Я гулял, ходил по магазинам, поел в «Макдональдсе», посидел на лавочке, поглядел на проходящих мимо людей. Купил в булочной пару булок с изюмом, пошел к Озерам и там смотрел на уток, дерущихся из-за хлебных крошек, которые я им кидал. Сейчас я не понимаю, почему купил не простые булочки, а с изюмом. Насколько мне известно, утки не едят изюм. Но те булочки были с изюмом, точно.

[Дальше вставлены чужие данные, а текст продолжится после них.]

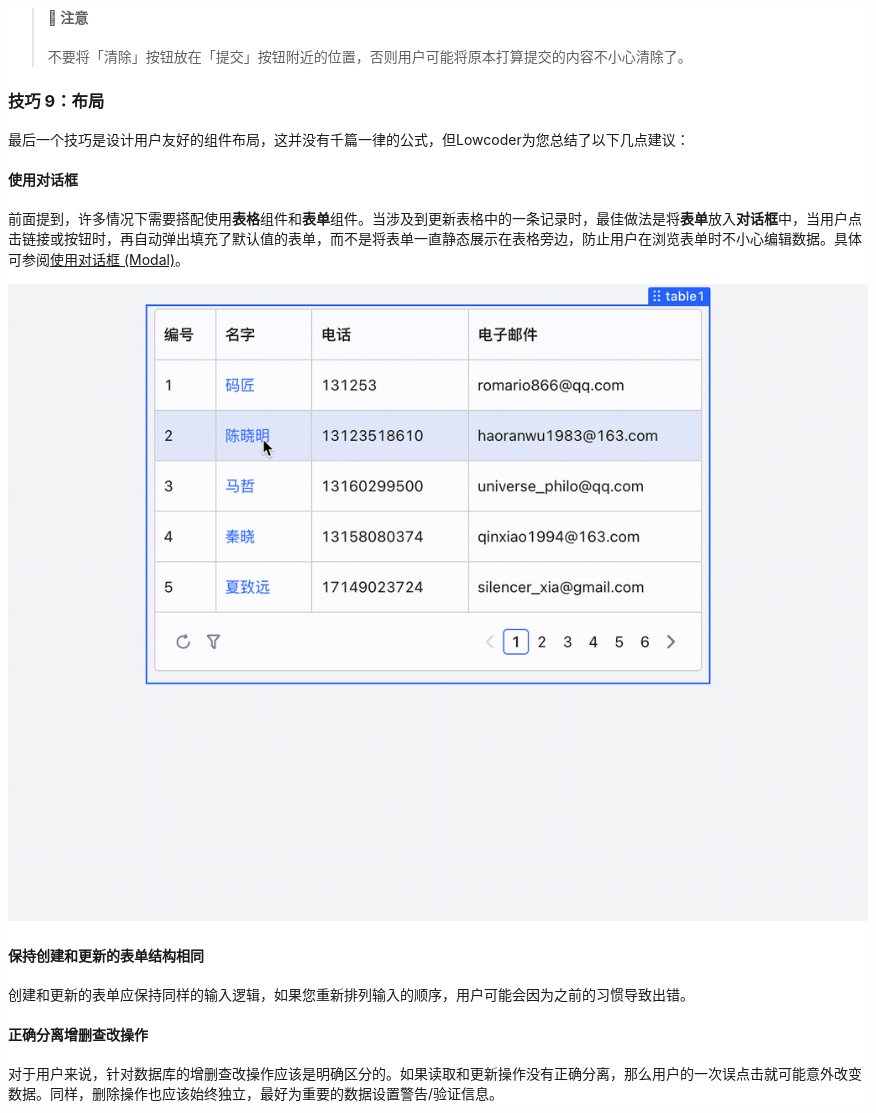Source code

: > #### 🚫 注意
>
> 不要将「清除」按钮放在「提交」按钮附近的位置，否则用户可能将原本打算提交的内容不小心清除了。

### 技巧 9：布局

最后一个技巧是设计用户友好的组件布局，这并没有千篇一律的公式，但Lowcoder为您总结了以下几点建议：

#### 使用对话框

前面提到，许多情况下需要搭配使用**表格**组件和**表单**组件。当涉及到更新表格中的一条记录时，最佳做法是将**表单**放入**对话框**中，当用户点击链接或按钮时，再自动弹出填充了默认值的表单，而不是将表单一直静态展示在表格旁边，防止用户在浏览表单时不小心编辑数据。具体可参阅[使用对话框 (Modal)](https://majiang.co/docs/component-guides/using-modal#%E8%A7%A6%E5%8F%91%E6%89%93%E5%BC%80%E5%AF%B9%E8%AF%9D%E6%A1%86)。

![](../assets/m15-20231002181025-wjkhi45.gif)​

#### 保持创建和更新的表单结构相同

创建和更新的表单应保持同样的输入逻辑，如果您重新排列输入的顺序，用户可能会因为之前的习惯导致出错。

#### 正确分离增删查改操作

对于用户来说，针对数据库的增删查改操作应该是明确区分的。如果读取和更新操作没有正确分离，那么用户的一次误点击就可能意外改变数据。同样，删除操作也应该始终独立，最好为重要的数据设置警告/验证信息。
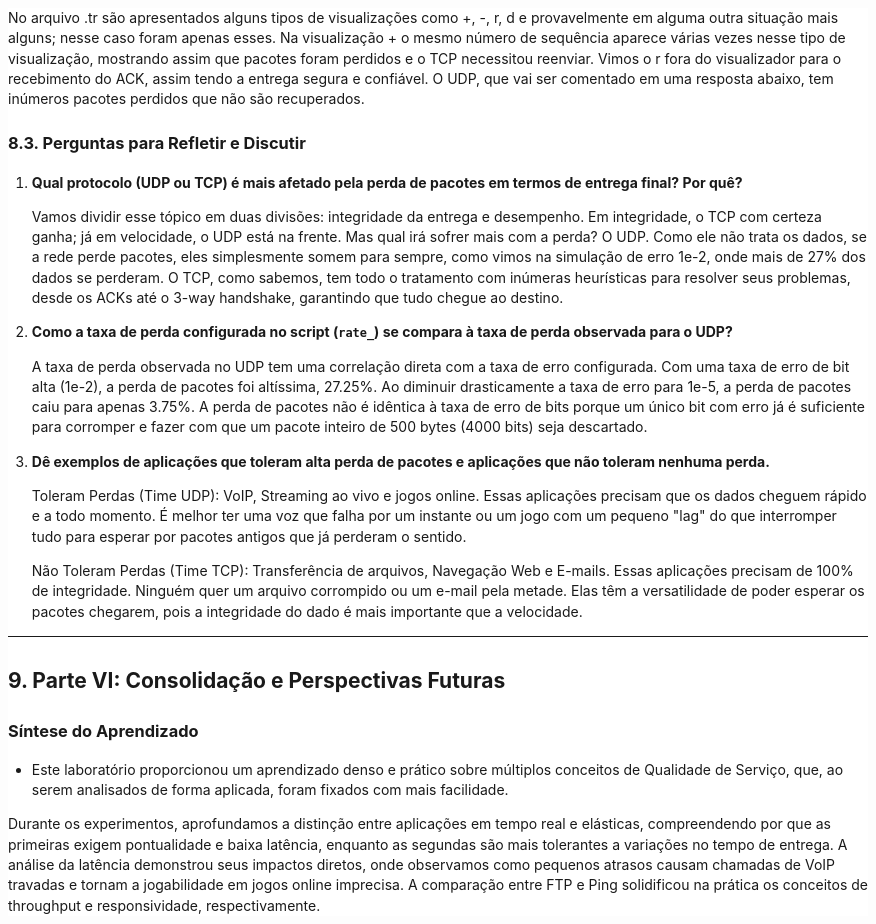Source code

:   No arquivo .tr são apresentados alguns tipos de visualizações como +, -, r, d e provavelmente em alguma outra situação     mais alguns; nesse caso foram apenas esses. Na visualização + o mesmo número de sequência aparece várias vezes nesse       tipo de visualização, mostrando assim que pacotes foram perdidos e o TCP necessitou reenviar. Vimos o r fora do           visualizador para o recebimento do ACK, assim tendo a entrega segura e confiável. O UDP, que vai ser comentado em uma       resposta abaixo, tem inúmeros pacotes perdidos que não são recuperados.

### **8.3. Perguntas para Refletir e Discutir**

1.  **Qual protocolo (UDP ou TCP) é mais afetado pela perda de pacotes em termos de entrega final? Por quê?**

    Vamos dividir esse tópico em duas divisões: integridade da entrega e desempenho. Em integridade, o TCP com certeza         ganha; já em velocidade, o UDP está na frente. Mas qual irá sofrer mais com a perda? O UDP. Como ele não trata os         dados, se a rede perde pacotes, eles simplesmente somem para sempre, como vimos na simulação de erro 1e-2, onde mais de     27% dos dados se perderam. O TCP, como sabemos, tem todo o tratamento com inúmeras heurísticas para resolver seus         problemas, desde os ACKs até o 3-way handshake, garantindo que tudo chegue ao destino.
    
3.  **Como a taxa de perda configurada no script (`rate_`) se compara à taxa de perda observada para o UDP?**

    A taxa de perda observada no UDP tem uma correlação direta com a taxa de erro configurada. Com uma taxa de erro de bit     alta (1e-2), a perda de pacotes foi altíssima, 27.25%. Ao diminuir drasticamente a taxa de erro para 1e-5, a perda de     pacotes caiu para apenas 3.75%. A perda de pacotes não é idêntica à taxa de erro de bits porque um único bit com erro     já é suficiente para corromper e fazer com que um pacote inteiro de 500 bytes (4000 bits) seja descartado.
    
5.  **Dê exemplos de aplicações que toleram alta perda de pacotes e aplicações que não toleram nenhuma perda.**

    Toleram Perdas (Time UDP): VoIP, Streaming ao vivo e jogos online. Essas aplicações precisam que os dados cheguem         rápido e a todo momento. É melhor ter uma voz que falha por um instante ou um jogo com um pequeno "lag" do que             interromper tudo para esperar por pacotes antigos que já perderam o sentido.

    Não Toleram Perdas (Time TCP): Transferência de arquivos, Navegação Web e E-mails. Essas aplicações precisam de 100%     de integridade. Ninguém quer um arquivo corrompido ou um e-mail pela metade. Elas têm a versatilidade de poder esperar     os pacotes chegarem, pois a integridade do dado é mais importante que a velocidade.

---

## 9. Parte VI: Consolidação e Perspectivas Futuras

### **Síntese do Aprendizado**

*   Este laboratório proporcionou um aprendizado denso e prático sobre múltiplos conceitos de Qualidade de Serviço, que, ao serem analisados de forma aplicada, foram fixados com mais facilidade.

Durante os experimentos, aprofundamos a distinção entre aplicações em tempo real e elásticas, compreendendo por que as primeiras exigem pontualidade e baixa latência, enquanto as segundas são mais tolerantes a variações no tempo de entrega. A análise da latência demonstrou seus impactos diretos, onde observamos como pequenos atrasos causam chamadas de VoIP travadas e tornam a jogabilidade em jogos online imprecisa. A comparação entre FTP e Ping solidificou na prática os conceitos de throughput e responsividade, respectivamente.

На следующее утро я снова сидел в автобусе. Вчера был отличный день. Скажу учителям, что был болен, а ребятам расскажу о пьянке, закончившейся в четыре утра в «Луизе», в компании с пьяной гренландкой, готовой выпрыгнуть из трусов. Но когда я снова очутился на остановке перед школой, со мной что-то произошло. Я ухватился за поручень, чтобы встать, но тело было таким тяжелым, я не смог подняться. Это показалось мне довольно забавным. Я увидел, как закрылись двери, и автобус поехал дальше. Чертовщина какая-то. Я встал и, переминаясь с ноги на ногу, стал ждать следующей остановки. И тут до меня дошло, что мне не нужно. Не нужно тащиться туда и делать вид, что слежу за уроками, убивать время, рисуя всякую лабуду типа рыб в галстуках, не нужно курить на переменах и думать, что бы такого умного сказать. Никто не умрет, если я этого делать не буду.
Я снова не пошел в гимназию. Я проводил дни в городе, ходил в кино, наблюдал за прохожими, ел гамбургеры. Вначале я всегда по утрам брал с собой рюкзак с учебниками, чтобы мать ничего не заподозрила, и оставлял его в живой изгороди нашего сада. Я был доволен жизнью. Мне было хорошо в обществе себя любимого, я испытывал большое облегчение. Никогда я не чувствовал себя таким свободным. Я начал разговаривать сам с собой, не так громко, чтобы люди на улице оборачивались, а про себя, иногда я замечал, что шевелю губами. Я обсуждал сам с собой одежду на девушках, и где делают лучшую шаверму, и куда едут машины. Я прожил так пару месяцев, может, четыре, мне больше не нужно было следить за ходом времени.